Dewan Perwakilan Rakyat akhirnya memilih Wahiduddin Adams dan Aswanto sebagai hakim konstitusi. Keduanya figur yang biasa saja. Padahal mereka menduduki posisi penting dan memiliki wewenang besar.
Wahiduddin sebelumnya menjabat Direktur Jenderal Perundang-undangan di Kementerian Hukum. Adapun Aswanto merupakan Dekan Fakultas Hukum Universitas Hasanuddin, Makassar. Mereka adalah dua di antara empat calon yang direkomendasikan tim pakar yang beranggotakan, antara lain, Saldi Isra, Natabaya, dan Ahmad Syafii Maarif
Sulit menilai kinerja tim pakar karena waktu mereka sungguh mepet. Wewenangnya pun terbatas: hanya menyortir dari sebelas calon hakim konstitusi yang telah mendaftar ke DPR. Padahal kualitas para calon yang tersedia umumnya biasa saja. Banyak calon tak memahami hukum tata negara, bahkan istilah yang paling elementer dalam ilmu hukum semacam ultra petita.
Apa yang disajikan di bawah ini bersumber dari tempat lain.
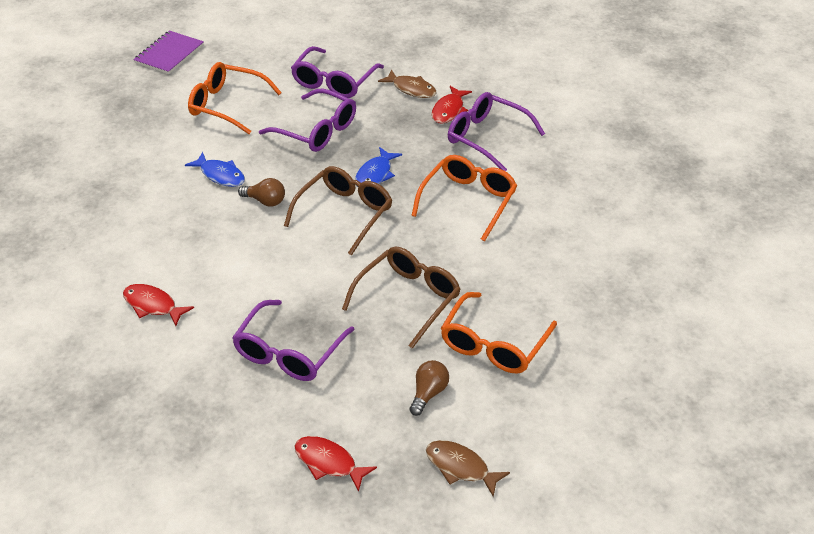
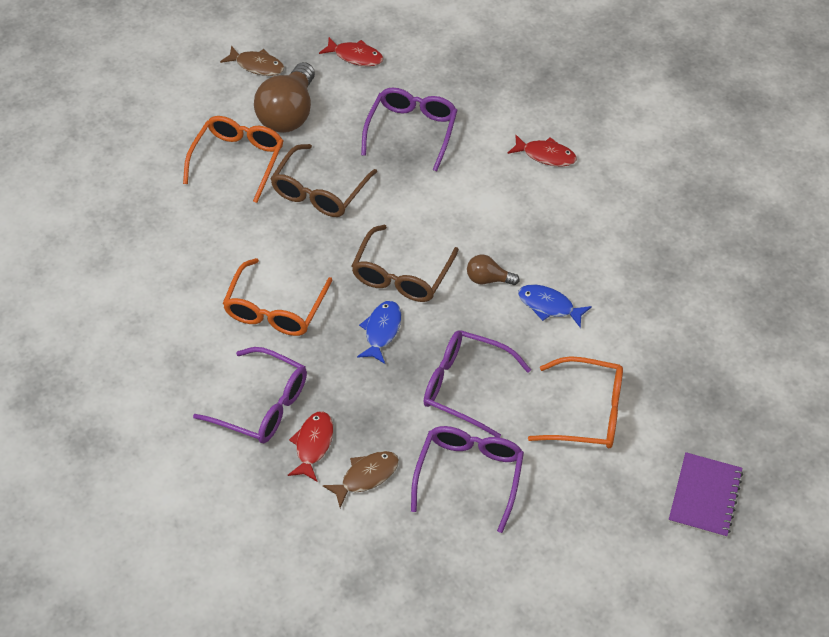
camera: 170 degrees right, 10 degrees up
brown fish [378,70,437,98] -> brown fish turned 120 degrees clockwise [323,451,399,508]
brown light bulb [409,360,449,416] -> brown light bulb [254,62,315,133], size x2.04

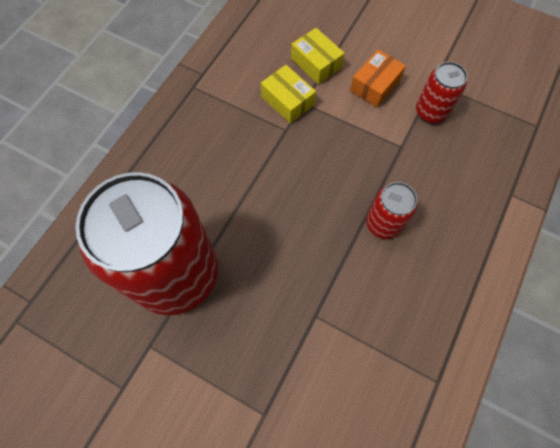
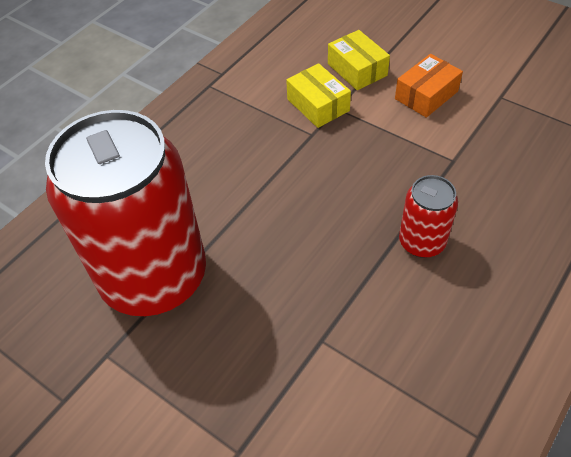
camera: 10 degrees right, 15 degrees down
red can [416,62,467,123] -> none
Sejumlah calon juga dipertanyakan soal sumber kekayaannya dan integritasnya. Aswanto, yang "hanya" dekan, misalnya, diketahui memiliki "hobi" mengoleksi mobil. Ia mengaku memiliki Mercedes-Benz, Honda CR-V, Honda Freed, dan Daihatsu Terios. Wahiduddin juga diragukan keberaniannya untuk berbeda pendapat dengan Patrialis Akbar, bekas atasannya yang kini juga jadi hakim konstitusi.
Terbatasnya pilihan calon hakim konstitusi merupakan buah dari sistem seleksi yang masih amburadul. Upaya membenahi hal ini, termasuk kriteria calon hakim konstitusi, sebetulnya telah dilakukan lewat Undang-Undang Nomor 4 Tahun 2014 tentang Mahkamah Konstitusi. Sayang, undang-undang yang bermula dari peraturan pemerintah pengganti undang-undang ini kemudian dibatalkan oleh Mahkamah Konstitusi sendiri.
Proses seleksi calon hakim MK kini sesuai dengan aturan sebelumnya, yakni diserahkan kepada DPR, Mahkamah Agung, dan pemerintah. Tiga lembaga inilah yang berhak mengusulkan pengangkatan hakim konstitusi. Dewan sebetulnya mulai memperbaiki proses seleksi, antara lain dengan melibatkan tim pakar. Tapi langkah ini tidaklah cukup.
DPR semestinya membentuk tim seleksi dengan masa tugas yang lebih panjang. Tim ini perlu diberi wewenang menjaring secara aktif para figur yang berkualitas dan berintegritas di seluruh penjuru Tanah Air, bukannya menjadi tukang sortir. Hanya dengan cara seperti inilah kita bisa menampilkan hakim konstitusi yang benar-benar mumpuni sekaligus tidak mempan "dibeli".
Dengan kualitas dan integritas para hakim konstitusi sekarang, termasuk dua hakim yang baru terpilih, sulit untuk berharap Mahkamah Konstitusi bisa kembali menjadi lembaga berwibawa. Kasus Akil Mochtar, yang terang-benderang menunjukkan putusan Mahkamah ternyata bisa dibeli, telah membuat wibawa lembaga ini anjlok ke titik nadir.
Tentu, masih tersedia banyak kesempatan bagi Aswanto dan Wahiduddin untuk membuktikan diri sekaligus menjawab segala keraguan itu.